Copia de nuevo el texto sobre Juan XXIII, todo lo que va desde "Esta fecha fue" hasta "de bajo perfil.", y sustituye "Papa" por "Pontífice".

• TEXTO DE LECTURA
+ + + + +
Esta fecha fue un día memorable para la Iglesia algo que en mucho tiempo no se repetirá porque del frio llegó el hielo y la Institución volvió a sus cuarteles de invierno.

Giuseppe Roncalli patriarca de Venecia de 77 años es elegido Papa. En honor a su padre y al patrón de su pueblo natal así como su profunda admiración hacia el evangelista Juan toma el nombre de Juan. El Papa Juan XXIII es entronizado el 4 de noviembre. Su elección había provocado gran sorpresa, desde el primer momento se le consideró un Papa de transición debido no sólo a su avanzada edad, 77 años, sino a su condición de Cardenal de bajo perfil.

Con Juan XXIII entró el aire fresco y se levantaron alfombras apolilladas, se abrieron ventanas cerradas durante siglos...y mas con aquellas palabras de hombre de pueblo sacando un "papelito" del bolsillo: "Nos convocaremos un nuevo Concilio"...cardenales por los pasillos del Vaticano gritando, otros maquinando, los mas murmurando...hasta le dijeron que era masón, mucho hemos leido sobre ello, fueron años de frescura eclesial pero a aquel anciano no lo doblegaron nunca, los enemigos se agazaparon y crearon escuelas para el futuro ¡este no va a vivir mucho! ...decían los lobos..¡volveremos a lo nuestro!.....así ha sido,

Después llegó Pablo VI y los empujones y marchas atrás le llevaron a ser una personalidad anodina y miedosa....posteriormente el frio vino de los países del norte europeo y se perdió la vitalidad creadora del Espíritu Santo que tanto bien hubiese hecho al mundo y a la Iglesia...hoy seríamos una Europa cristiana, no un continente a la deriva como la propia Institución.
+ + + + +
Datos almacenados:

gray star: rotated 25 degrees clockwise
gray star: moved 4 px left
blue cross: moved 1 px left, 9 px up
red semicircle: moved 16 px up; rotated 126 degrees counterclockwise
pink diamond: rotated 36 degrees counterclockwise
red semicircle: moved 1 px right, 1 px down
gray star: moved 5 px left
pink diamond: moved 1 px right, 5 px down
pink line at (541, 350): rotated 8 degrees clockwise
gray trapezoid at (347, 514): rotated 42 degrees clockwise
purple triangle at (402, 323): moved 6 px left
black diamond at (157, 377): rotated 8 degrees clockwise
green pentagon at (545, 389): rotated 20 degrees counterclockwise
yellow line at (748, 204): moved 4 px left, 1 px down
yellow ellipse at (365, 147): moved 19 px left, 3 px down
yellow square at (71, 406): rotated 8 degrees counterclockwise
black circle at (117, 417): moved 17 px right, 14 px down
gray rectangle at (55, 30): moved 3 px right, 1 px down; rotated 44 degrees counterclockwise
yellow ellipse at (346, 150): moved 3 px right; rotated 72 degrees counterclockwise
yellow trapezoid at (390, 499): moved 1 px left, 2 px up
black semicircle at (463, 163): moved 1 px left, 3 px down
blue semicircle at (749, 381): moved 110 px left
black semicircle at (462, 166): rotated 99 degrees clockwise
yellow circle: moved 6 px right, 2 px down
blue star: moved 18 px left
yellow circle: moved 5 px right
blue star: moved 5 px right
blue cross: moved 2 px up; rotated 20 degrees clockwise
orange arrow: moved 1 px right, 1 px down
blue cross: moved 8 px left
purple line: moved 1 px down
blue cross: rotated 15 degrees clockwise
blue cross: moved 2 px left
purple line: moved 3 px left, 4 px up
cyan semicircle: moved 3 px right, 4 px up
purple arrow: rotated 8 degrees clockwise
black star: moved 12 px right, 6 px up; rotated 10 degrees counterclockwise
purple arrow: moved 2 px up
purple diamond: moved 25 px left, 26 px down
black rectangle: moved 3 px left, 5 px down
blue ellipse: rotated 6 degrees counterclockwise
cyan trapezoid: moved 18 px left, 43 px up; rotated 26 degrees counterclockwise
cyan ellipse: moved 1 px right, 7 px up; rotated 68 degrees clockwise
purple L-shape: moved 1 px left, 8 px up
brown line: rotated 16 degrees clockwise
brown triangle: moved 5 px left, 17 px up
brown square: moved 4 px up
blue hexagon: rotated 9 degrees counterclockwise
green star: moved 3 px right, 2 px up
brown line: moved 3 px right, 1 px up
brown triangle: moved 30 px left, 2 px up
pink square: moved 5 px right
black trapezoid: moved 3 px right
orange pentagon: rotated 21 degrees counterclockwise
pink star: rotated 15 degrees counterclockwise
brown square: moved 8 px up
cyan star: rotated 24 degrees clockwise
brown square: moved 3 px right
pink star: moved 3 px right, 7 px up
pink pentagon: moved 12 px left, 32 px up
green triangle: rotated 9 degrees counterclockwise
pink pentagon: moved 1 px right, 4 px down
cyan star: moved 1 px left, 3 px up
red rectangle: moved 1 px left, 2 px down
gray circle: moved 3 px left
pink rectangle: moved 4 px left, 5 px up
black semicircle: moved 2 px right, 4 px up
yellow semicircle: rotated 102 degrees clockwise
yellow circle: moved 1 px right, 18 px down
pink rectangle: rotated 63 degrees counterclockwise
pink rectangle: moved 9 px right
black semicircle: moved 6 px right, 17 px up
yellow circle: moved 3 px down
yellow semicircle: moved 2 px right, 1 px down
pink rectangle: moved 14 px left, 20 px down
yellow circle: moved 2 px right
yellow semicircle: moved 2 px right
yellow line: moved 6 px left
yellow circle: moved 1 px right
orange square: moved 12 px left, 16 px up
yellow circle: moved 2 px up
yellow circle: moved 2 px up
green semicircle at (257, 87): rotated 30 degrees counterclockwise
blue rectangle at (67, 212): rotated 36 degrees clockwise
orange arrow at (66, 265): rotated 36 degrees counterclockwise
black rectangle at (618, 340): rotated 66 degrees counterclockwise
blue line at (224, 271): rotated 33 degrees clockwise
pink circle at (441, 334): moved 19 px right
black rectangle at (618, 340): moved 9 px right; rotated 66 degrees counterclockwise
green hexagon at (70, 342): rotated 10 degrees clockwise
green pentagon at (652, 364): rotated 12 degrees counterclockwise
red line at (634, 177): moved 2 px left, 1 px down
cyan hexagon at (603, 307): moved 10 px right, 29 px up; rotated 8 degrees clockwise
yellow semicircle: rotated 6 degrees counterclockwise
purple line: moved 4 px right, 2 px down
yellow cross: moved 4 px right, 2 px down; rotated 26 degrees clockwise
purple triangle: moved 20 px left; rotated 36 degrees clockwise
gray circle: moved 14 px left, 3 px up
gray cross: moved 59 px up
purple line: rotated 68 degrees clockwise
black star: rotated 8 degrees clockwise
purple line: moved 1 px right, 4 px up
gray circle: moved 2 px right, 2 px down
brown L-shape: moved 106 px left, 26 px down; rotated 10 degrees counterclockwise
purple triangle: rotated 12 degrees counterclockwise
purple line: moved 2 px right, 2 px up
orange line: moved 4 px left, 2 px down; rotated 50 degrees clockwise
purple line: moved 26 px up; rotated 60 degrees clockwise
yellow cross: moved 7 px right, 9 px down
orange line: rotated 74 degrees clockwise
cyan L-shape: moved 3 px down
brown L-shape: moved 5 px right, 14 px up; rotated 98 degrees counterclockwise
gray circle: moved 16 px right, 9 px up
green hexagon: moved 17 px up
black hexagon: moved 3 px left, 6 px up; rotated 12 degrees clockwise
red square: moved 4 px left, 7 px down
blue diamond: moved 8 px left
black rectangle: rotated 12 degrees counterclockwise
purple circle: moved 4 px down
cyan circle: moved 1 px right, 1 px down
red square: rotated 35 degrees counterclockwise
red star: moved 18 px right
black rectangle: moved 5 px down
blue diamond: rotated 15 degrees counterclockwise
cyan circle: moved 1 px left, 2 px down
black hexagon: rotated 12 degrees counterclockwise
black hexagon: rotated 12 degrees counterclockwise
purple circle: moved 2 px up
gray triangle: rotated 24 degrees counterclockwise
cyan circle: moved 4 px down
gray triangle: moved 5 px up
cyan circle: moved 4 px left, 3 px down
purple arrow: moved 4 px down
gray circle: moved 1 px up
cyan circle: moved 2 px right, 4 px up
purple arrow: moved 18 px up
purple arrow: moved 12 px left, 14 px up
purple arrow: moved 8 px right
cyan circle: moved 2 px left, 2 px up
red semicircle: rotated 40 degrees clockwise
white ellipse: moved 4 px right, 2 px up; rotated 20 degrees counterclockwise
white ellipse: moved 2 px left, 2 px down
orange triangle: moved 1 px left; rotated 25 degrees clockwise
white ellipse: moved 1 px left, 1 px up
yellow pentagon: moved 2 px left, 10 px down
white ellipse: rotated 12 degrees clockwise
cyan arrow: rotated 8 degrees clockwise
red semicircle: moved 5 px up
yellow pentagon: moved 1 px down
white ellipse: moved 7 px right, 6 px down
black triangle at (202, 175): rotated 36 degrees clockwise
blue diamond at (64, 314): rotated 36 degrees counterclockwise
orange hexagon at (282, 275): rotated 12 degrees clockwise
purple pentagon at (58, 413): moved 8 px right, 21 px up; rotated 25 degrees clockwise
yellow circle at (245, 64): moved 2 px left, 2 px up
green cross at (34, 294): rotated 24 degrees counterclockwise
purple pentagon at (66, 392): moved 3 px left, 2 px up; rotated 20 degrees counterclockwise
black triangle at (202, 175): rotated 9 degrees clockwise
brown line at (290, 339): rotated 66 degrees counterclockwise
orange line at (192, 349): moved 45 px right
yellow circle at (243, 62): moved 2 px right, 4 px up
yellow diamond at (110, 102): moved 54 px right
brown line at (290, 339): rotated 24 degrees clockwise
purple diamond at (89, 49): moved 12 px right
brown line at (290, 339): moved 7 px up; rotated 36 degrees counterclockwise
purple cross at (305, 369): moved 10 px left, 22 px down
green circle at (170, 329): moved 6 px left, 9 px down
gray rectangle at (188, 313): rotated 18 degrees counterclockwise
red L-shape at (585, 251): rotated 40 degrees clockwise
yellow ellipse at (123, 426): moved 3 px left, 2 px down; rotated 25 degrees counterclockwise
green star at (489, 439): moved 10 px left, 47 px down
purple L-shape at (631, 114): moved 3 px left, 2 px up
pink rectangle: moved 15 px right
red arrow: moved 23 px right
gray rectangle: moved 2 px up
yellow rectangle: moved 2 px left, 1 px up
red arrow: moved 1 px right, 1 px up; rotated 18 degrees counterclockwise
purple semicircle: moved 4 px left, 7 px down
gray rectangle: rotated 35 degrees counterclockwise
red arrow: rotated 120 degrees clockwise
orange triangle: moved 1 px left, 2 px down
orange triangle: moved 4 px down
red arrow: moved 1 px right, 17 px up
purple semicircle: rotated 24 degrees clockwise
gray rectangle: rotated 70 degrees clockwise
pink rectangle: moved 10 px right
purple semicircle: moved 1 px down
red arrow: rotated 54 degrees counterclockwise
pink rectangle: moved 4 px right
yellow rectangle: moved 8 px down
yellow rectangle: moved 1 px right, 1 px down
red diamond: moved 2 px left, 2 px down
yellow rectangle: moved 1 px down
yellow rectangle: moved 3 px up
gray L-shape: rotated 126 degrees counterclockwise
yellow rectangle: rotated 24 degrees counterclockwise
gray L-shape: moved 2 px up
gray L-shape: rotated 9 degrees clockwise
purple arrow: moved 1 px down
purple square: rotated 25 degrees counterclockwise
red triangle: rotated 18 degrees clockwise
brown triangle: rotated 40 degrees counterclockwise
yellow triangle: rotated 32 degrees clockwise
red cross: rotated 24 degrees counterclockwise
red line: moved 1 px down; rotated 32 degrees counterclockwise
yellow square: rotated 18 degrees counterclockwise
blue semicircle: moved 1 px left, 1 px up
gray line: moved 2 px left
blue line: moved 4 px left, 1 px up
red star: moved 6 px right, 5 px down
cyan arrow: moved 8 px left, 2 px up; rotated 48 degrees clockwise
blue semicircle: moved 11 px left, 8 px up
+ + + + +
• SOLUCIÓN
Esta fecha fue un día memorable para la Iglesia algo que en mucho tiempo no se repetirá porque del frio llegó el hielo y la Institución volvió a sus cuarteles de invierno.

Giuseppe Roncalli patriarca de Venecia de 77 años es elegido Pontífice. En honor a su padre y al patrón de su pueblo natal así como su profunda admiración hacia el evangelista Juan toma el nombre de Juan. El Pontífice Juan XXIII es entronizado el 4 de noviembre. Su elección había provocado gran sorpresa, desde el primer momento se le consideró un Pontífice de transición debido no sólo a su avanzada edad, 77 años, sino a su condición de Cardenal de bajo perfil.